Back to Nature (Published on - June 1, 2006)
A treasured guest
Drawing by Karen Mitchell TremmelL
An Eastern screech owl
We discovered a gift in our garden early today. While pulling weeds and watering irises the sun shown upon a small patch of rusty feathers high upon a live oak branch.

An Eastern screech owl snoozed in solitude in the sanctuary of our garden canopy.

For the past couple of weeks we’d heard its call from the orchard behind our home at dusk and attempted to locate the owl by morning light, to no avail. But there he was taking a nap right in front of us. The little owl fluffed his feathers and stretched his legs seemingly unaware of our whispered oooohhhs and ahhhhs. But we decided if we wanted our treasured guest to stay we’d best not disturb him and let him get some beauty sleep.
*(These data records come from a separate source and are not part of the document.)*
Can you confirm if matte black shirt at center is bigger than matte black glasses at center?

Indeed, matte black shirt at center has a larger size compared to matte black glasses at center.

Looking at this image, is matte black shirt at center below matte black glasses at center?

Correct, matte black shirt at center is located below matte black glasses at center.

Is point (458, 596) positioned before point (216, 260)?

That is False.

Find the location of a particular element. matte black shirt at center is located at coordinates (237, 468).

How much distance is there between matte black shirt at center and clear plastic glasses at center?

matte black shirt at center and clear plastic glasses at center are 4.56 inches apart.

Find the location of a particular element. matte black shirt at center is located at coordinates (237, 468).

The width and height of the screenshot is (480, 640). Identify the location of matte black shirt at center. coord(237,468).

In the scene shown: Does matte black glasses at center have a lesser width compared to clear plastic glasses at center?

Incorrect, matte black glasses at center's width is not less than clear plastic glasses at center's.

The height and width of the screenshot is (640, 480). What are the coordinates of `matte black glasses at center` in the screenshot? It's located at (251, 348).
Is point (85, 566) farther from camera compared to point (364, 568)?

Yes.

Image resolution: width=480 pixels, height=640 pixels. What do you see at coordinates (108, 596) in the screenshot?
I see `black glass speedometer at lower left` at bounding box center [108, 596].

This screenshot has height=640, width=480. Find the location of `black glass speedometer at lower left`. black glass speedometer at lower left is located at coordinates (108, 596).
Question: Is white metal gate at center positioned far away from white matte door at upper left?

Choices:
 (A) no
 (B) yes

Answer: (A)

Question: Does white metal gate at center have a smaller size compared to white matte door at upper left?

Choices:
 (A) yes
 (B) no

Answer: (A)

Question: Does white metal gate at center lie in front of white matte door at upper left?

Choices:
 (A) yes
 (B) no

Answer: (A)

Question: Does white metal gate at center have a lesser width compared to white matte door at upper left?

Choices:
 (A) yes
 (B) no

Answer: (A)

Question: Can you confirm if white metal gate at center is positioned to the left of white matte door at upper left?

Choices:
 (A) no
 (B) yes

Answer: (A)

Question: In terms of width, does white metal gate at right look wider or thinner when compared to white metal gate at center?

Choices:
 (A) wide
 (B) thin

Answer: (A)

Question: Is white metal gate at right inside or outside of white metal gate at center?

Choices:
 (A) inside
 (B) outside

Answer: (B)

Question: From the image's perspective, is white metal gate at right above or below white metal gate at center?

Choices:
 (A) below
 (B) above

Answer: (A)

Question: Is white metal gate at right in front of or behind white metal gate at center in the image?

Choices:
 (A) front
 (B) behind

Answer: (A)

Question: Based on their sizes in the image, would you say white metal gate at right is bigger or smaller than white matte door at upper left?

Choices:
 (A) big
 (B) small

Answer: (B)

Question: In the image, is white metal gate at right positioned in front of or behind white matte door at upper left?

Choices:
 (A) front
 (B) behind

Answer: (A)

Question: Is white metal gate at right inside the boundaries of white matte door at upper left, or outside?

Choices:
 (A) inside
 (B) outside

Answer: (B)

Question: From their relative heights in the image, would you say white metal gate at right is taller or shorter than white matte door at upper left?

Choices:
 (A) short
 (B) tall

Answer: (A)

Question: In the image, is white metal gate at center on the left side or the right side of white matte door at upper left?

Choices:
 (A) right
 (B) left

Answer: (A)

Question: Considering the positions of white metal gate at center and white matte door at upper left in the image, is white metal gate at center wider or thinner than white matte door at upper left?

Pretending to not notice him we puttered around the garden until it became too warm to work. But later as evening approached we couldn’t resist carefully tiptoeing to the tree to sneak just one more peek. As we stood looking up at the tree, the screech owl spread his wings with a little shake. He then looked directly at us with his large yellow eyes, as if to say, “Aren’t you supposed to be asleep?” He was right! This was his time to go to work. It is the owl that owns the night.

Screech owls prefer dense oak and pine woodlands near streams but can often be seen in suburban woodlands, forests, swamps, orchards and gardens. The most readily visible markings are the ear tufts that are prominent when raised.

A small owl of between 8 to 10 inches, the Eastern screech owl weighs approximately 7 ounces. This owl has large yellow eyes, a yellow-gray bill, white fluff (facial disk) between eyes and bill with a gray to black fringe. The chest of the screech owl has mottled brown to dark brown streaks extending from the chest along sides and flanks.

Screech owls choose to nest in old tree cavities or the abandoned nest holes of other birds such as woodpecker holes and are resident throughout the year. The clutch size is three to seven with incubation taking approximately 26 days. Young fledge out at approximately 30 days.

The Eastern screech owl in Florida often has a rufous-rusty brown coloring referred to as the red phase. No other eared owl is this color. Further north the Eastern screech owl is shades of darker grays without the rusty overtones. As well a similar species is the Western screech owl that is slightly larger with black-gray bill and overall gray plumage.

The most common way to tell you have an owl in your garden is by their calls. These are in two parts: quavering, mournful, drawn out descending whistles, “Whooeeeee...” and a single vibrating low whistle, “Qohoho-ho.”

We’ve decided to install an owl house next weekend in hopes our treasured guest will decide to stay in our garden year-round and become part of our family – back to nature.